65歳から年金を受給した場合、厚労省の「2019年度厚生年金保険・国民年金事業の概況」によると、サラリーマン等が受け取る老齢厚生年金受給者の平均額は月14万6162円、自営業者等の受け取る国民年金の平均額は月5万6049円に過ぎない。
「老後資金2000万円必要」の根拠は、現在の高齢無職世帯の収支(平均値)が、年金収入では足りない赤字を、貯金を取り崩して補っている金額(33000円)から導かれています。
平均なので全員が赤字でもないし、貯金が潤沢にあって積極的に使っている人もいるでしょうから、単純に赤字・不足分と考えるべき性質ではありませんが。
「取り崩せる貯金がある」程度には余裕があるとは言えても、いわゆる「ゆとりある老後生活」をおくれているのは一握りで、多くの高齢者は質素な生活をしていると思います。
今の若年層と比べると、現役時代は国民負担率が低かったので恵まれているのは間違いないでしょう。
金融資産を持っているのは高齢者
裕福な老後を送っている高齢者は少ないのに、「高齢者は裕福」というイメージになる理由の一つは、日本の個人金融資産の多くを高齢者が持っていることでしょう。
保有金融資産が最も多いのは60代で平均1600万円超。ただし中央値は650万円なので、半数は650万円以下という現実もあります。
そもそも、現役時代にお金を貯めていくから年代が上ほど金融資産が多いわけですし、60代で退職金をもらった人も多いので当然なんですけどね。
年金が少ない人の生存戦略は?
今の高齢者が裕福な人ばかりではないし、今後はさらに貯金も年金も少ない老後を迎える人が増えていくでしょう。
そのように苦しい老後生活が予想される人の生存戦略については、もっと話題にされた方がいいと思っています。

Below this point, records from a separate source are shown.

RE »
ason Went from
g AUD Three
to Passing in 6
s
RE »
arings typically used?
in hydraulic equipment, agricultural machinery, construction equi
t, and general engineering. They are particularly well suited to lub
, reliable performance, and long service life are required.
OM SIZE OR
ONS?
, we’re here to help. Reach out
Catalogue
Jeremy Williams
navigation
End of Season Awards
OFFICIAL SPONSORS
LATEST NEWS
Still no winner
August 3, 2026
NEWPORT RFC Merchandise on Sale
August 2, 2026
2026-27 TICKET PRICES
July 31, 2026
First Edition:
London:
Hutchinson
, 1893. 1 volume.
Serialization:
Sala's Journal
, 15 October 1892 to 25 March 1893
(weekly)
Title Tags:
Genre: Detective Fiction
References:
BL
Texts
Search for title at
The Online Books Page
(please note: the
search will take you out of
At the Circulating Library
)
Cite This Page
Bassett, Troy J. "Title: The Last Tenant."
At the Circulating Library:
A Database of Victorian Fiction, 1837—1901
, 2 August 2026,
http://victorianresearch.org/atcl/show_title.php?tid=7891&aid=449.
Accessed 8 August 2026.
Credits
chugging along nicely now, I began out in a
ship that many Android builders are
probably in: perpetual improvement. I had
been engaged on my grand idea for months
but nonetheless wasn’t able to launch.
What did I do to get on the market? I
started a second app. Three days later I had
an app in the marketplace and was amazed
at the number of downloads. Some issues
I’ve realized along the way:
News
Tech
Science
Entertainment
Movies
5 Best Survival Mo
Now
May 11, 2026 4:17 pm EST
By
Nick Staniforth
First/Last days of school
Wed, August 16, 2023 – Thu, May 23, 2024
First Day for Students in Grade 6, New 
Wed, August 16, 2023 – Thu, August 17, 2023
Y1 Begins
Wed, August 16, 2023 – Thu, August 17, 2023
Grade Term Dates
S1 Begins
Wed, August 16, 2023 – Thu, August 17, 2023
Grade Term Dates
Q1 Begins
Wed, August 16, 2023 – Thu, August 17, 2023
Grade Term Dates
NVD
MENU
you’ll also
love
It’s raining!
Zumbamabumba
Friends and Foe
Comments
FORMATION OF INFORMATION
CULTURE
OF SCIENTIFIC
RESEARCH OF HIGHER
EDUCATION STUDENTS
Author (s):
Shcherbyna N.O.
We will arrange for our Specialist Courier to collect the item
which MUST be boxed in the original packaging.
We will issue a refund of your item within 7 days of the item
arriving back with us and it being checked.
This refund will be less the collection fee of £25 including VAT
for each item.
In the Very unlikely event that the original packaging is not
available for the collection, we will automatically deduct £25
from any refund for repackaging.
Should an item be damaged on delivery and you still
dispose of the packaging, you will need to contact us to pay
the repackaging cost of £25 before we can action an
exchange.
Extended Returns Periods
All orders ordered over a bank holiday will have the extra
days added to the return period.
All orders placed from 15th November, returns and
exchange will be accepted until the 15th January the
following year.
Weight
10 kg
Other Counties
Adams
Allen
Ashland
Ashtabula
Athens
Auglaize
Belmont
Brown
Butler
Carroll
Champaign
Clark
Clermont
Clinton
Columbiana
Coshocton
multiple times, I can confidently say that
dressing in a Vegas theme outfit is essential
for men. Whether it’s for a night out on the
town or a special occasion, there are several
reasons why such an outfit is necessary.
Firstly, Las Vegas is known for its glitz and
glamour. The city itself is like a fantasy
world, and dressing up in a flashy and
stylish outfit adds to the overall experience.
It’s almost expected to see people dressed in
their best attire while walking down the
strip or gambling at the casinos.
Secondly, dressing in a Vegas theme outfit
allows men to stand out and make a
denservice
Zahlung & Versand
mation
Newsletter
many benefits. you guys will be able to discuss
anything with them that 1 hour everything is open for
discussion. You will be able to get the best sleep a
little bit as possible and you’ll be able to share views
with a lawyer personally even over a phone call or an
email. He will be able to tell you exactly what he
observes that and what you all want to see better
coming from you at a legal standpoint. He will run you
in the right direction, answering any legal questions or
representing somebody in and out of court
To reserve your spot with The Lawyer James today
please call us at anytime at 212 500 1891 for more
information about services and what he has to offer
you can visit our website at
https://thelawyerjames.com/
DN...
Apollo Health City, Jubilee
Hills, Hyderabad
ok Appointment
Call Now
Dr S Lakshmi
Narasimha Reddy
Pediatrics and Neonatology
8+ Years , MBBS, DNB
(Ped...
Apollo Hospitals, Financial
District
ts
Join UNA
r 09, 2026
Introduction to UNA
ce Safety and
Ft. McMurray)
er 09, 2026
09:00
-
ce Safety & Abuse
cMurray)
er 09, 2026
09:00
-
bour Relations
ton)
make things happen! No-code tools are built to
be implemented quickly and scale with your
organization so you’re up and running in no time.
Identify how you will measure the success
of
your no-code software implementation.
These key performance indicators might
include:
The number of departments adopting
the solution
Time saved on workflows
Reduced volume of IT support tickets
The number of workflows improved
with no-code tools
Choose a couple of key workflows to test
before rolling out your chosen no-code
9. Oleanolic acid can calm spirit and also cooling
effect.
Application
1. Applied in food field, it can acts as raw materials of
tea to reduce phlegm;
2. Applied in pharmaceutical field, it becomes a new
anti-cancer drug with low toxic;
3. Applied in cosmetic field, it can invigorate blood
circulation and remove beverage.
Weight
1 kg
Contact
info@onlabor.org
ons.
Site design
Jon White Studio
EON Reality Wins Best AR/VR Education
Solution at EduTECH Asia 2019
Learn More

老後サバイバルするための生存戦略として、私が必要だと感じているのは以下の項目です。
- 支出を抑える(節約)
- 老後も可能なら働く
- 繰り下げ受給で年金額を増やす
- 公的な制度・サービスを活用する
少ない年金で老後サバイバルするためには、知識と技術は欠かせません。
年金受給開始年齢(標準)が65歳からさらに後ろにずらされることはなくても、年金額が目減りすることで、自ら繰り下げを選ばなければならなくなる覚悟はしておくべきでしょう。